§ LISTED RECORDS:

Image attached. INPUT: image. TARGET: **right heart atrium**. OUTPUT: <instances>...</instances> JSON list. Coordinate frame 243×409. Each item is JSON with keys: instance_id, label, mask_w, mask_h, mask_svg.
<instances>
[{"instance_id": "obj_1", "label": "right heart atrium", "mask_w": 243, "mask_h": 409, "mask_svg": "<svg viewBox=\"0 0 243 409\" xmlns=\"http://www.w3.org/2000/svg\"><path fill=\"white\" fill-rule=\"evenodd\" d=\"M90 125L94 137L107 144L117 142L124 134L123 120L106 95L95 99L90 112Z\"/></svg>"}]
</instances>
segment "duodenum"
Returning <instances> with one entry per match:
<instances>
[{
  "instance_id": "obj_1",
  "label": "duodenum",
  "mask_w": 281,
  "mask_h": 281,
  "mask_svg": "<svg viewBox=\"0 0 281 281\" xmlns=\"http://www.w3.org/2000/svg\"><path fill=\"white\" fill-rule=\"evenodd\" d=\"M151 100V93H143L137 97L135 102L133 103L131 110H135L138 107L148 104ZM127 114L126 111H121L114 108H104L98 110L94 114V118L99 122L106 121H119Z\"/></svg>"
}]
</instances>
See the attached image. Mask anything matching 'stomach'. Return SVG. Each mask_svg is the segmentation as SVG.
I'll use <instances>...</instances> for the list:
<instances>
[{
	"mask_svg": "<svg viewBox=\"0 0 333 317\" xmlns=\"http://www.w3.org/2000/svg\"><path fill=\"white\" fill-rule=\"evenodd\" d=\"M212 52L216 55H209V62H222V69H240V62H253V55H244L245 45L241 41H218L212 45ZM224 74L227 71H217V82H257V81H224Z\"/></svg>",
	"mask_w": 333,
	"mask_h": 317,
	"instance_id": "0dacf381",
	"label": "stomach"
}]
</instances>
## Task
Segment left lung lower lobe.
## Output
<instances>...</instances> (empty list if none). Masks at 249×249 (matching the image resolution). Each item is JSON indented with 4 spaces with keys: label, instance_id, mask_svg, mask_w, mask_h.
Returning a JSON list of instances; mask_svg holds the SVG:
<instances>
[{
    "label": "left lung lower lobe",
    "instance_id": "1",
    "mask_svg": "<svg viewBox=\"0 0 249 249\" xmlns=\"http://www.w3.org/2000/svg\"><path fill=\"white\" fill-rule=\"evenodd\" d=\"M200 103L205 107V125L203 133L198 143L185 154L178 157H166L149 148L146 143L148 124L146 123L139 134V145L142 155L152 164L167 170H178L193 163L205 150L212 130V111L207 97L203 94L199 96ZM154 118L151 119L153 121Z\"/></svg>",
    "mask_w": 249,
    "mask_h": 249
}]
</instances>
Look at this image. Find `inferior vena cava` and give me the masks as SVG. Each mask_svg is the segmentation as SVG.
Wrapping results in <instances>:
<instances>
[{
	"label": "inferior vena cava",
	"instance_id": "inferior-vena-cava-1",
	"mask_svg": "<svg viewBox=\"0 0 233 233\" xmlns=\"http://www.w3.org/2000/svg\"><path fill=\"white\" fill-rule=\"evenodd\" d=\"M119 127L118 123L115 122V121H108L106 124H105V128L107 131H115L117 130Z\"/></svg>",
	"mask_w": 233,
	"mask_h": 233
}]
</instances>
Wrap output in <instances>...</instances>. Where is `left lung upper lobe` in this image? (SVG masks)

§ TASK GOAL: Repeat the records verbatim from the line containing "Look at this" through the last line of the records, including both of those lines.

§ TASK ANSWER:
Look at this image. Find `inferior vena cava` and give me the masks as SVG. Each mask_svg is the segmentation as SVG.
Wrapping results in <instances>:
<instances>
[{
	"label": "inferior vena cava",
	"instance_id": "inferior-vena-cava-1",
	"mask_svg": "<svg viewBox=\"0 0 233 233\" xmlns=\"http://www.w3.org/2000/svg\"><path fill=\"white\" fill-rule=\"evenodd\" d=\"M119 127L118 123L115 122V121H108L106 124H105V128L107 131H115L117 130Z\"/></svg>",
	"mask_w": 233,
	"mask_h": 233
}]
</instances>
Wrap output in <instances>...</instances>. Where is `left lung upper lobe` in this image? (SVG masks)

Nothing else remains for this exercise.